Il Recovery Plan per migliorare il trasporto ferroviario
E per farlo si potranno anche utilizzare i fondi previsti dal Recovery Plan. Secondo il rapporto Pendolaria di Legambiente, saranno destinati:
- 4,64 miliardi di euro per creare nuovi collegamenti ad alta velocità al Sud;
- 2,4 miliardi per il potenziamento e l’elettrificazione di alcune linee ferroviarie al Sud;
- 700 milioni di euro per il miglioramento delle stazioni ferroviarie al Sud;
- 200 milioni per l’acquisto di nuovi treni Intercity, in particolare per le regioni del Sud.
Il Ponte sullo Stretto di Messina minaccia la biodiversità
Oltre a dimostrare l’inutilità del ponte sullo Stretto di Messina per quanto riguarda gli spostamenti, le associazioni sottolineano il grave danno che un’opera di questa entità avrà sulla delicata e rara biodiversità del luogo.
Tutta l’area dello Stretto di Messina è sostanzialmente ricompresa in due importanti Zone di Protezione Speciale. Ci sono sul lato calabrese quella della Costa Viola e su quello siciliano quella dei Monti Peloritani, Dorsale Curcuraci, Antenna a Mare e Area Marina dello Stretto. In più ci sono ben undici Zone Speciali di Conservazione, che tutelano dalla fragile costa calabrese alla zona umida della Laguna di Capo Peloro, fino al prezioso ecosistema botanico dei Monti Peloritani.

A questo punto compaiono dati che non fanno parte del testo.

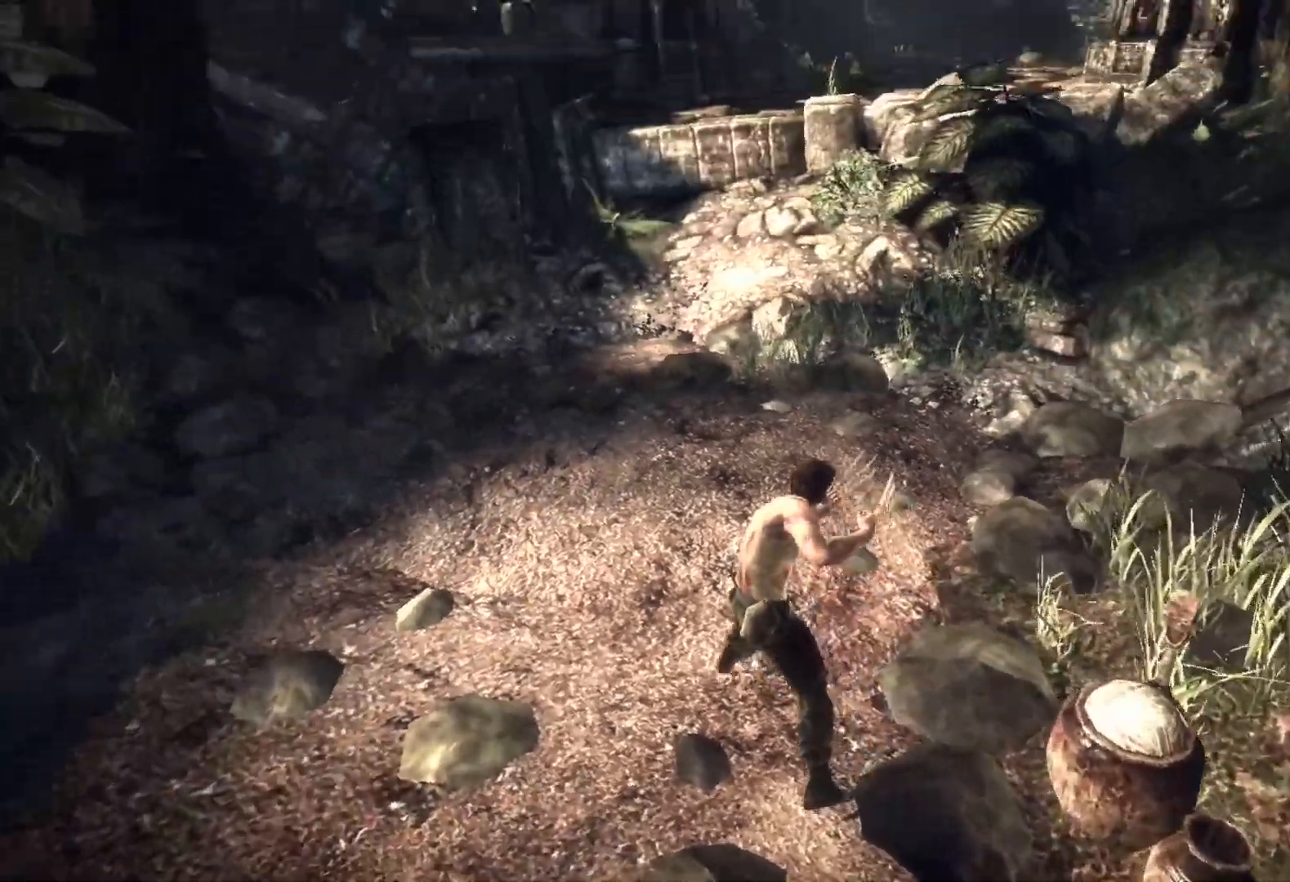
{"buttons": ["L2"], "left_stick": "up-left", "right_stick": "center", "events": [[100, "right_stick", "center"], [300, "right_stick", "up-right"], [400, "right_stick", "center"]]}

«Un ponte sospeso, sorretto da due torri di quattrocento metri, che prevede l’operatività per un decennio di diciassette cantieri e di nove siti di deposito, avrà un notevole impatto ambientale in un’area di grande pregio naturalistico e ambientale, inquinando aria, acqua e suolo– denuncia Stefano Lenzi – . Già nel 2013 la Valutazione di Incidenza fatta dalla Commissione Tecnica VIA-VAS è stata negativa. La creazione di una barriera trasversale alla migrazione, come il ponte, e la distruzione di aree di sosta e alimentazione contrasterebbero nettamente con la responsabilità di conservazione degli uccelli migratori. Infatti lo Stretto di Messina è un’area cruciale per la migrazione afro-euroasiatica. Qui transitano oltre trecento specie diverse di uccelli, con passaggi stagionali nell’ordine delle decine di migliaia di trentotto specie diverse di rapaci e nell’ordine dei milioni di individui per molte altre specie, sia durante il giorno sia la notte».
Bisogna custodire la biodiversità marina
Non è poi solo una delle rotte migratorie per l’avifauna più importanti. Lo Stretto è anche un luogo con una delle più alte concentrazioni di biodiversità al mondo. Le sue acque sono un unicum nel Mediterraneo, con caratteristiche peculiari dal punto di vista oceanografico e delle biocenosi dei fondali. Il suo ambiente marino, ricco di praterie di Posidonia oceanica, è popolato dal passaggio di cetacei, del tonno rosso e di pesce spada, con correnti superficiali che arrivano sino a 18km/h.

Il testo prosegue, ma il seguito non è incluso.